- _Material to process_
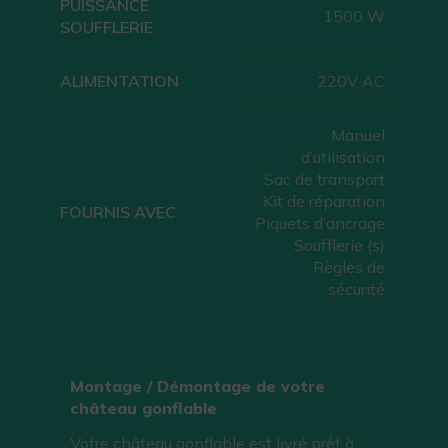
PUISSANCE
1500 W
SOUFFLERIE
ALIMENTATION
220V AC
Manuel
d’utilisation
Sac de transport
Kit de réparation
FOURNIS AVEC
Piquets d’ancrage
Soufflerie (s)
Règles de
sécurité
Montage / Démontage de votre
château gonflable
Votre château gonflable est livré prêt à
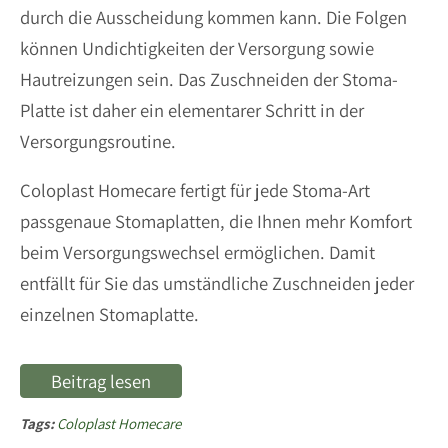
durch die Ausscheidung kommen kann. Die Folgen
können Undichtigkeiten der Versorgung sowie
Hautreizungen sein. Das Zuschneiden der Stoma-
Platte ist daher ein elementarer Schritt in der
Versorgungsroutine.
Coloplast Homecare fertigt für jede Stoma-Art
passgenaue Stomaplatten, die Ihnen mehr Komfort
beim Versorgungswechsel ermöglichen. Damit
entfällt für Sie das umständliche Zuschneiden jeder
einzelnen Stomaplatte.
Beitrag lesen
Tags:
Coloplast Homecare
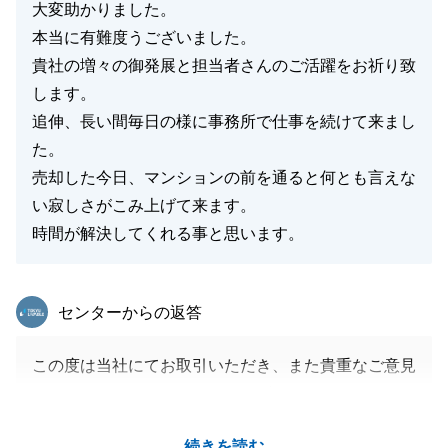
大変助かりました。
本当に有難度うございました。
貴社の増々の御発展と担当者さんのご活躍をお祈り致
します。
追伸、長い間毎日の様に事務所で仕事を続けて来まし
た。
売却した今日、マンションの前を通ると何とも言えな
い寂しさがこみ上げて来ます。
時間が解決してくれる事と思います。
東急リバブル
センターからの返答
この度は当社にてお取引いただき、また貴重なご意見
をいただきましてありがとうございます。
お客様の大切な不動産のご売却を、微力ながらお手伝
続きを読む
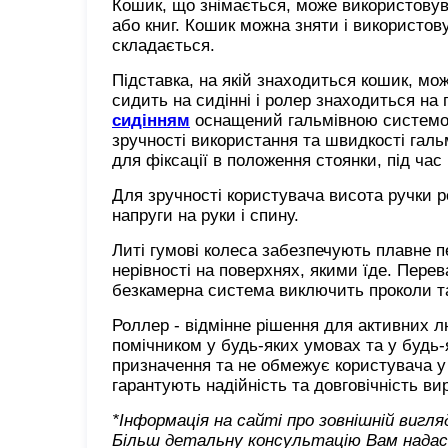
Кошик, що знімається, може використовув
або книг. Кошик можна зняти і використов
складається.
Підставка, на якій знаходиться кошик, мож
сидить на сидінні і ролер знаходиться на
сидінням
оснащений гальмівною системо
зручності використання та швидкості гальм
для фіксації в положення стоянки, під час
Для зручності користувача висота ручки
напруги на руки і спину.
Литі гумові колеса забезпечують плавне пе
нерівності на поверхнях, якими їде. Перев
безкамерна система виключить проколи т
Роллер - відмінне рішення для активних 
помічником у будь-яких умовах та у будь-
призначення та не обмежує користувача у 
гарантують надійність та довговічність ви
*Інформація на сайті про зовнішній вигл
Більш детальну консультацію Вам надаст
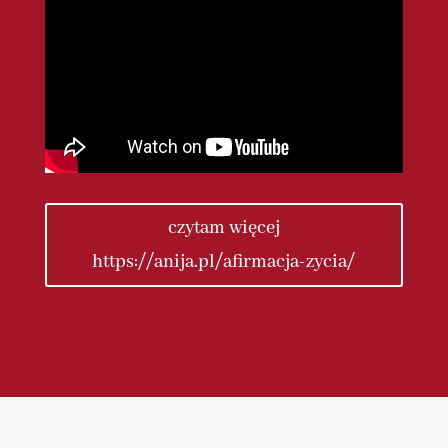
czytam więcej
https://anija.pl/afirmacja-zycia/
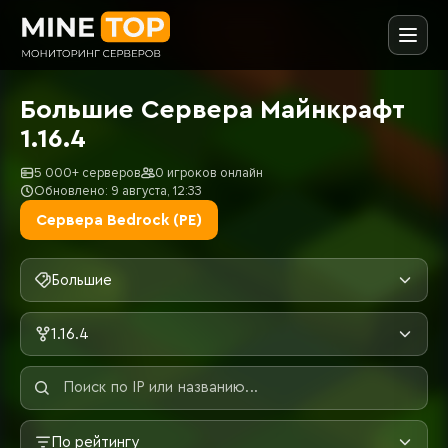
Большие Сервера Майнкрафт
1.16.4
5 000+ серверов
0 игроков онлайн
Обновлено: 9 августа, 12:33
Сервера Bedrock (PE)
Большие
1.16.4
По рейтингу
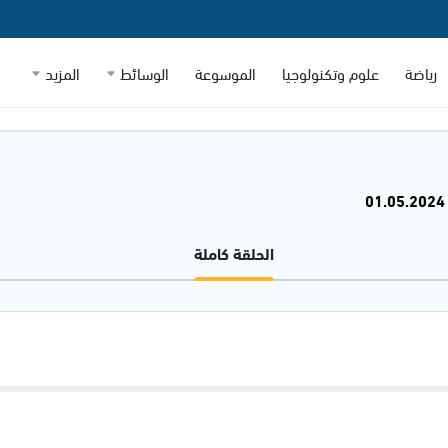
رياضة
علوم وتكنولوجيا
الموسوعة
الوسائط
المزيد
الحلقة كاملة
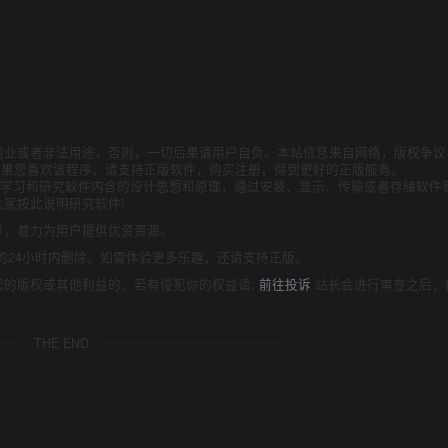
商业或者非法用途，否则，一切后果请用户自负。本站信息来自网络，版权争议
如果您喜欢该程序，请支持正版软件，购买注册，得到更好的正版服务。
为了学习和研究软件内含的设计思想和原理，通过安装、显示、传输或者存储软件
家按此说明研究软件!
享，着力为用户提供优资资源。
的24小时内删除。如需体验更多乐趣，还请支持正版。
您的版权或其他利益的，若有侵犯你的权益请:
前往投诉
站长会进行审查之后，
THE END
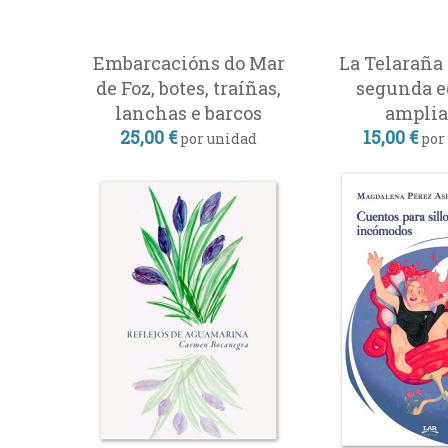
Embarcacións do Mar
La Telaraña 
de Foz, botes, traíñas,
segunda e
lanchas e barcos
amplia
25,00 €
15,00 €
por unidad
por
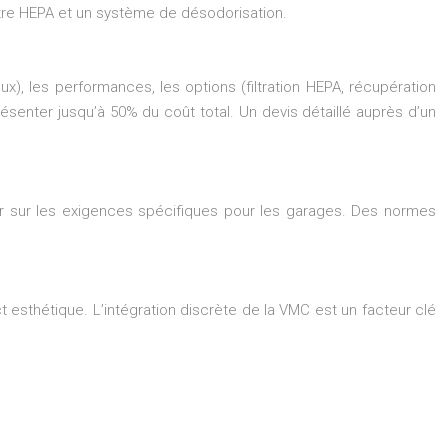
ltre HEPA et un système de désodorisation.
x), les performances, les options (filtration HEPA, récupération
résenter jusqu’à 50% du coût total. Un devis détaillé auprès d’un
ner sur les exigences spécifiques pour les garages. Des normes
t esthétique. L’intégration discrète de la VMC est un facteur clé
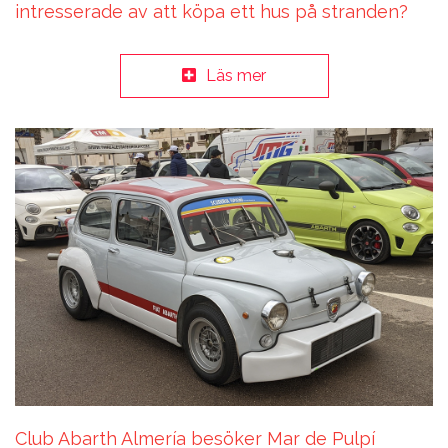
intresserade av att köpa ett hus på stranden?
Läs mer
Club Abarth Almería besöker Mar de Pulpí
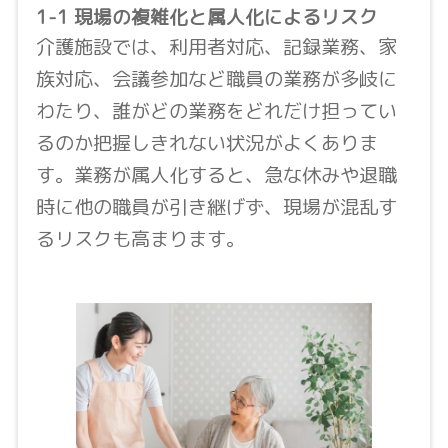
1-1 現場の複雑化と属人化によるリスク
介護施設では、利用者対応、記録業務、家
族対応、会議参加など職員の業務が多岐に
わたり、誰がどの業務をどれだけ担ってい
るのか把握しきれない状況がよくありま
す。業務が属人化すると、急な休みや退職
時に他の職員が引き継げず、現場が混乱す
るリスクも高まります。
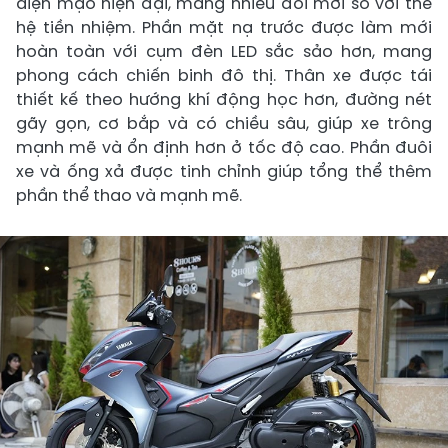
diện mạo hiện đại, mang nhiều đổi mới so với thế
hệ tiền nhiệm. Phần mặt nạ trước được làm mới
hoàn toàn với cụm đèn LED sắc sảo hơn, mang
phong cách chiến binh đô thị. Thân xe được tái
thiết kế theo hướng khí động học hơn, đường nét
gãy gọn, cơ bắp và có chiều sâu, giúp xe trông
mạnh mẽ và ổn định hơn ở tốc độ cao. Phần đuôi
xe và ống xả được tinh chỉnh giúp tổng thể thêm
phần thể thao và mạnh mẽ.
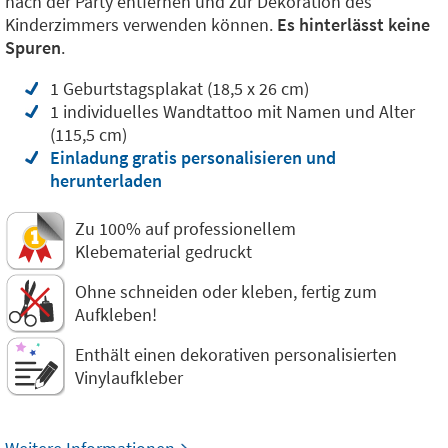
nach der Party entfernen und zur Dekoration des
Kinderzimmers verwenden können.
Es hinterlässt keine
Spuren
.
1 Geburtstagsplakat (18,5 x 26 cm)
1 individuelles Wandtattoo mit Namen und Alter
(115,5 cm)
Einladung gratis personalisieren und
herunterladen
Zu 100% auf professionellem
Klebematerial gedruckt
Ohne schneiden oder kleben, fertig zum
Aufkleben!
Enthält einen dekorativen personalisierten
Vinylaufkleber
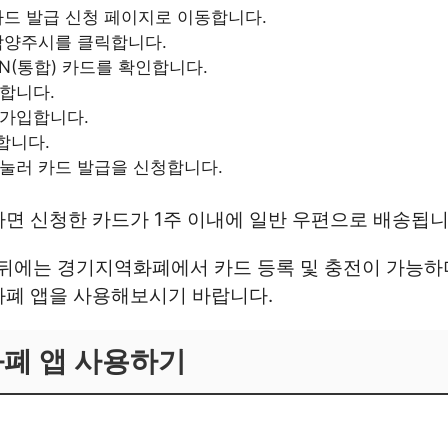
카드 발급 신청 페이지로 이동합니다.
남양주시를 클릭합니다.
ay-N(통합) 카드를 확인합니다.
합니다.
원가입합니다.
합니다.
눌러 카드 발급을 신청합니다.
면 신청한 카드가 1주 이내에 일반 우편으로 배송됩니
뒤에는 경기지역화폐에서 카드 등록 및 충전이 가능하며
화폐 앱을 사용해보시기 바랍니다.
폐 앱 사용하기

- _Task requirements_
Drop every picture, then write out the remaining entries above exactly as they appear.

- _Solved problem_
PUISSANCE
1500 W
SOUFFLERIE
ALIMENTATION
220V AC
Manuel
d’utilisation
Sac de transport
Kit de réparation
FOURNIS AVEC
Piquets d’ancrage
Soufflerie (s)
Règles de
sécurité
Montage / Démontage de votre
château gonflable
Votre château gonflable est livré prêt à
durch die Ausscheidung kommen kann. Die Folgen
können Undichtigkeiten der Versorgung sowie
Hautreizungen sein. Das Zuschneiden der Stoma-
Platte ist daher ein elementarer Schritt in der
Versorgungsroutine.
Coloplast Homecare fertigt für jede Stoma-Art
passgenaue Stomaplatten, die Ihnen mehr Komfort
beim Versorgungswechsel ermöglichen. Damit
entfällt für Sie das umständliche Zuschneiden jeder
einzelnen Stomaplatte.
Beitrag lesen
Tags:
Coloplast Homecare
大変助かりました。
本当に有難度うございました。
貴社の増々の御発展と担当者さんのご活躍をお祈り致
します。
追伸、長い間毎日の様に事務所で仕事を続けて来まし
た。
売却した今日、マンションの前を通ると何とも言えな
い寂しさがこみ上げて来ます。
時間が解決してくれる事と思います。
東急リバブル
センターからの返答
この度は当社にてお取引いただき、また貴重なご意見
をいただきましてありがとうございます。
お客様の大切な不動産のご売却を、微力ながらお手伝
続きを読む
Кошик, що знімається, може використовув
або книг. Кошик можна зняти і використов
складається.
Підставка, на якій знаходиться кошик, мож
сидить на сидінні і ролер знаходиться на
сидінням
оснащений гальмівною системо
зручності використання та швидкості гальм
для фіксації в положення стоянки, під час
Для зручності користувача висота ручки
напруги на руки і спину.
Литі гумові колеса забезпечують плавне пе
нерівності на поверхнях, якими їде. Перев
безкамерна система виключить проколи т
Роллер - відмінне рішення для активних 
помічником у будь-яких умовах та у будь-
призначення та не обмежує користувача у 
гарантують надійність та довговічність ви
*Інформація на сайті про зовнішній вигл
Більш детальну консультацію Вам надаст
czytam więcej
https://anija.pl/afirmacja-zycia/
Большие Сервера Майнкрафт
1.16.4
5 000+ серверов
0 игроков онлайн
Обновлено: 9 августа, 12:33
Сервера Bedrock (PE)
Большие
1.16.4
По рейтингу
رياضة
علوم وتكنولوجيا
الموسوعة
الوسائط
المزيد
الحلقة كاملة
商业或者非法用途，否则，一切后果请用户自负。本站信息来自网络，版权争议
如果您喜欢该程序，请支持正版软件，购买注册，得到更好的正版服务。
为了学习和研究软件内含的设计思想和原理，通过安装、显示、传输或者存储软件
家按此说明研究软件!
享，着力为用户提供优资资源。
的24小时内删除。如需体验更多乐趣，还请支持正版。
您的版权或其他利益的，若有侵犯你的权益请:
前往投诉
站长会进行审查之后，
THE END
Embarcacións do Mar
La Telaraña 
de Foz, botes, traíñas,
segunda e
lanchas e barcos
amplia
25,00 €
15,00 €
por unidad
por
ltre HEPA et un système de désodorisation.
x), les performances, les options (filtration HEPA, récupération
résenter jusqu’à 50% du coût total. Un devis détaillé auprès d’un
ner sur les exigences spécifiques pour les garages. Des normes
t esthétique. L’intégration discrète de la VMC est un facteur clé
intresserade av att köpa ett hus på stranden?
Läs mer
Club Abarth Almería besöker Mar de Pulpí
1-1 現場の複雑化と属人化によるリスク
介護施設では、利用者対応、記録業務、家
族対応、会議参加など職員の業務が多岐に
わたり、誰がどの業務をどれだけ担ってい
るのか把握しきれない状況がよくありま
す。業務が属人化すると、急な休みや退職
時に他の職員が引き継げず、現場が混乱す
るリスクも高まります。
diện mạo hiện đại, mang nhiều đổi mới so với thế
hệ tiền nhiệm. Phần mặt nạ trước được làm mới
hoàn toàn với cụm đèn LED sắc sảo hơn, mang
phong cách chiến binh đô thị. Thân xe được tái
thiết kế theo hướng khí động học hơn, đường nét
gãy gọn, cơ bắp và có chiều sâu, giúp xe trông
mạnh mẽ và ổn định hơn ở tốc độ cao. Phần đuôi
xe và ống xả được tinh chỉnh giúp tổng thể thêm
phần thể thao và mạnh mẽ.
nach der Party entfernen und zur Dekoration des
Kinderzimmers verwenden können.
Es hinterlässt keine
Spuren
.
1 Geburtstagsplakat (18,5 x 26 cm)
1 individuelles Wandtattoo mit Namen und Alter
(115,5 cm)
Einladung gratis personalisieren und
herunterladen
Zu 100% auf professionellem
Klebematerial gedruckt
Ohne schneiden oder kleben, fertig zum
Aufkleben!
Enthält einen dekorativen personalisierten
Vinylaufkleber
카드 발급 신청 페이지로 이동합니다.
남양주시를 클릭합니다.
ay-N(통합) 카드를 확인합니다.
합니다.
원가입합니다.
합니다.
눌러 카드 발급을 신청합니다.
면 신청한 카드가 1주 이내에 일반 우편으로 배송됩니
뒤에는 경기지역화폐에서 카드 등록 및 충전이 가능하며
화폐 앱을 사용해보시기 바랍니다.
폐 앱 사용하기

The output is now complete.